I think the issue might be that whoever is creating __static_initialization_and_destruction_0 fails to honor the active target pragma. Which means back to my suggestion to have multiple ones when different target options are on the individual CTORs and any of them have always-inline (with always-inline we can't rely on an out-of-line copy to exist). Yes, for libstdc++ purposes which seems to get more and more "always-inline" it would be good to have a different attribute that would only cause to disregard inline limits and not have "always-inline" semantics. [[inline_without_limits]] or [[inline_no_limits]]
> I think the issue might be that whoever is creating > __static_initialization_and_destruction_0 fails to honor the active > target pragma. Which means back to my suggestion to have multiple ones > when different target options are on the individual CTORs and any of them > have always-inline (with always-inline we can't rely on an out-of-line copy > to exist). If I remember right, __static_initialization_and_destruction_0 call all static constructors of priority 0. So it has really no active pragma since it may change across translation unit. We also have similar code in IPA where we collect constructors across whole program. Motivation was to get them inlined and obtain better code locality. Back then Firefox had iostram constructor in every object file and those ctors made whole text segment to be loaded on demand during startup. Probably correct solution would be to group construtor into groups by compatible optimization/target pgramas in the inliner's definition. A quick hack would be to generate wrapper calls which will "eat" the always inline...
Created attachment 57706 [details] one approach I tried just making implicit functions respect #pragma target, but that regresses pr105306 due to seeming internal confusion over whether -Ofast or #pragma optimize apply to the implicit ~C. I haven't tracked that down yet.
Patch posted: https://gcc.gnu.org/pipermail/gcc-patches/2024-May/650439.html
GCC 13.3 is being released, retargeting bugs to GCC 13.4.
The trunk branch has been updated by Jason Merrill <jason@gcc.gnu.org>: https://gcc.gnu.org/g:eff00046409a7289bfdc1861e68b532895f91c0e commit r15-902-geff00046409a7289bfdc1861e68b532895f91c0e Author: Jason Merrill <jason@redhat.com> Date: Wed Feb 14 17:18:17 2024 -0500 c++: pragma target and static init [PR109753] #pragma target and optimize should also apply to implicitly-generated functions like static initialization functions and defaulted special member functions.

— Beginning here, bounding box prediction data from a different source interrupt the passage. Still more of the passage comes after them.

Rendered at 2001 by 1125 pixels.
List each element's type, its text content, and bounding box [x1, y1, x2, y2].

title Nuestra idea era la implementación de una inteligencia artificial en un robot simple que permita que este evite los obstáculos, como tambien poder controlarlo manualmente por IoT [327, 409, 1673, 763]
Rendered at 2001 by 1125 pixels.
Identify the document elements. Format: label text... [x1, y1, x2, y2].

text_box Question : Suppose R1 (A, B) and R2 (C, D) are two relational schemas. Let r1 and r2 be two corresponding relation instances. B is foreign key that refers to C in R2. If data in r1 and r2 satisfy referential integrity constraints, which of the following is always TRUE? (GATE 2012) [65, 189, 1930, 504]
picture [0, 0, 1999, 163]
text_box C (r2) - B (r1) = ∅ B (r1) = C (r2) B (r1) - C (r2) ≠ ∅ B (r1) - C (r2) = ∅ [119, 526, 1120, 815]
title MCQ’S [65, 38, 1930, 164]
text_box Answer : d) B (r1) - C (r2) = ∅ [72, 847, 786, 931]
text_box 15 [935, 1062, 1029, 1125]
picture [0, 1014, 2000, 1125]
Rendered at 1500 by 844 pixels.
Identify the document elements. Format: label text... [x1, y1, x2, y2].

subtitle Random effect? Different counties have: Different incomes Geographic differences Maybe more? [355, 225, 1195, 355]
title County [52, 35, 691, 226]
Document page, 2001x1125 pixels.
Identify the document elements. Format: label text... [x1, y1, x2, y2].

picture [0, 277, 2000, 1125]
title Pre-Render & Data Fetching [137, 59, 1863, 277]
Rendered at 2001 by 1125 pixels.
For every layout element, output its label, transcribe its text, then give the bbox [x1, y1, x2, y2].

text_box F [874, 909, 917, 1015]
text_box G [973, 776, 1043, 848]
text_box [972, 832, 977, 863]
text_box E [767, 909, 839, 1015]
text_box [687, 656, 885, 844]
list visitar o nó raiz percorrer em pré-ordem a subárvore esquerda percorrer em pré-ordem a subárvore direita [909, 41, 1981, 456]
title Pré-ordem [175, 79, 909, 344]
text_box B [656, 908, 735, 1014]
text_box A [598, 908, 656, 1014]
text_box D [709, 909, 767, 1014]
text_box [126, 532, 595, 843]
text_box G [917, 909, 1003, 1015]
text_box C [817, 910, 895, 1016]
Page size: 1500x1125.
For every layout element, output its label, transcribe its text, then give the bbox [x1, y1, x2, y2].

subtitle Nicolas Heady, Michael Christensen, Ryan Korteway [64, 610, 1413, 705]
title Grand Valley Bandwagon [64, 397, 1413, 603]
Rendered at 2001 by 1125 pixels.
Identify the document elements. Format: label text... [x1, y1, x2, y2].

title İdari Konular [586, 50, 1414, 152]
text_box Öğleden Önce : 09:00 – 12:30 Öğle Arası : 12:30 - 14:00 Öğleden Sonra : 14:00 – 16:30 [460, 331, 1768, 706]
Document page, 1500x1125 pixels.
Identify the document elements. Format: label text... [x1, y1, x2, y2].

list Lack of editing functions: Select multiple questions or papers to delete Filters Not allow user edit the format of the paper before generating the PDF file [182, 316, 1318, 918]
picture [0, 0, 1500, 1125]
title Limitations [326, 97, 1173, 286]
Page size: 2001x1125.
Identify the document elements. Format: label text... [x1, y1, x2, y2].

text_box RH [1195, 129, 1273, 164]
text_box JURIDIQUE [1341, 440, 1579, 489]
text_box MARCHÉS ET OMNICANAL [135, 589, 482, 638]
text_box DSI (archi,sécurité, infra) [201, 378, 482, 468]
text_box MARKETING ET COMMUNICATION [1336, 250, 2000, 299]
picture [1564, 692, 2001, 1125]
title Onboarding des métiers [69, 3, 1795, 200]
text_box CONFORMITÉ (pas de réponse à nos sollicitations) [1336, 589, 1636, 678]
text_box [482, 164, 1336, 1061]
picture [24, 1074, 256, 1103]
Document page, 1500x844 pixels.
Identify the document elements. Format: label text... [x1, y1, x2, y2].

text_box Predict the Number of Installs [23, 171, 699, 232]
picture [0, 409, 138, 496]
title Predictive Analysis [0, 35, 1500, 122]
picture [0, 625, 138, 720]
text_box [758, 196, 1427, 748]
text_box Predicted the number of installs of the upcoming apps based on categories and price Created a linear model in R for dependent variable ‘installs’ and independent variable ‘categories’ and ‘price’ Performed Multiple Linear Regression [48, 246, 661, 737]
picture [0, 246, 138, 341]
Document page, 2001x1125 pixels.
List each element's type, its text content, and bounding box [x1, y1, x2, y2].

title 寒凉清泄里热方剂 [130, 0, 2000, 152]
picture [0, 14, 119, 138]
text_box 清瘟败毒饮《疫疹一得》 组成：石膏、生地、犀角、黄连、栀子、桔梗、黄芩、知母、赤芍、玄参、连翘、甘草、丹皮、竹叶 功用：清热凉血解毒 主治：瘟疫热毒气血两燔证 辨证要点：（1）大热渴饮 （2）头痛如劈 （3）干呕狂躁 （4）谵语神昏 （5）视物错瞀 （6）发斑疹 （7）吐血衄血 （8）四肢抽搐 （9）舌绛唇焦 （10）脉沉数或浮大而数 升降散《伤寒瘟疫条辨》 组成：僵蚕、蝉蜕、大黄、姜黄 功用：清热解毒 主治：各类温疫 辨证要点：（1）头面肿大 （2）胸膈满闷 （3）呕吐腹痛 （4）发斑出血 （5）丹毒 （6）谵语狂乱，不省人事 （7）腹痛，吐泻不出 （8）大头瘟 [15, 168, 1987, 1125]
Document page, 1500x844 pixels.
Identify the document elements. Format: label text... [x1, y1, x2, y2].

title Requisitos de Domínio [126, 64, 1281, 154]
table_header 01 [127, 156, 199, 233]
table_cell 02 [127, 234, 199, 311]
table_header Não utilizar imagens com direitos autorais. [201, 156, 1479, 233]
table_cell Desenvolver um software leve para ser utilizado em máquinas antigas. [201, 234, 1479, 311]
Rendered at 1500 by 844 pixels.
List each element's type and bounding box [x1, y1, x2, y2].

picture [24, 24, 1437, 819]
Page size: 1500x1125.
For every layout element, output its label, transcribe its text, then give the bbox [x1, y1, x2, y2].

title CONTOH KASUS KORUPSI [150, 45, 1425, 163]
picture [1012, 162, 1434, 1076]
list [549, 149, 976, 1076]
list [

The handle_optimize_attribute change is necessary to avoid regressing g++.dg/opt/pr105306.C; maybe_clone_body creates a cgraph_node for the ~B alias before handle_optimize_attribute, and the alias never goes through finalize_function, so we need to adjust semantic_interposition somewhere else. PR c++/109753 gcc/c-family/ChangeLog: * c-attribs.cc (handle_optimize_attribute): Set cgraph_node::semantic_interposition. gcc/cp/ChangeLog: * decl.cc (start_preparsed_function): Call decl_attributes. gcc/testsuite/ChangeLog: * g++.dg/opt/always_inline1.C: New test.
Fixed for 15 so far.
*** Bug 115556 has been marked as a duplicate of this bug. ***
PR115403 needs to be addressed before backporting?
The trunk branch has been updated by Jason Merrill <jason@gcc.gnu.org>: https://gcc.gnu.org/g:e397f8524a7982004eb616217477434ce350e80f commit r15-2332-ge397f8524a7982004eb616217477434ce350e80f Author: Jason Merrill <jason@redhat.com> Date: Thu Jul 25 17:36:09 2024 -0400 c++: #pragma target and deferred instantiation [PR115403] My patch for 109753 applies the current #pragma target/optimize to a function when we compile it, which was a problem for a template instantiation deferred until EOF, where different #pragmas are active. So let's only do this for artificial functions. PR c++/115403 PR c++/109753 gcc/cp/ChangeLog: * decl.cc (start_preparsed_function): Only call decl_attributes for artificial functions. gcc/testsuite/ChangeLog: * g++.dg/ext/pragma-target1.C: New test.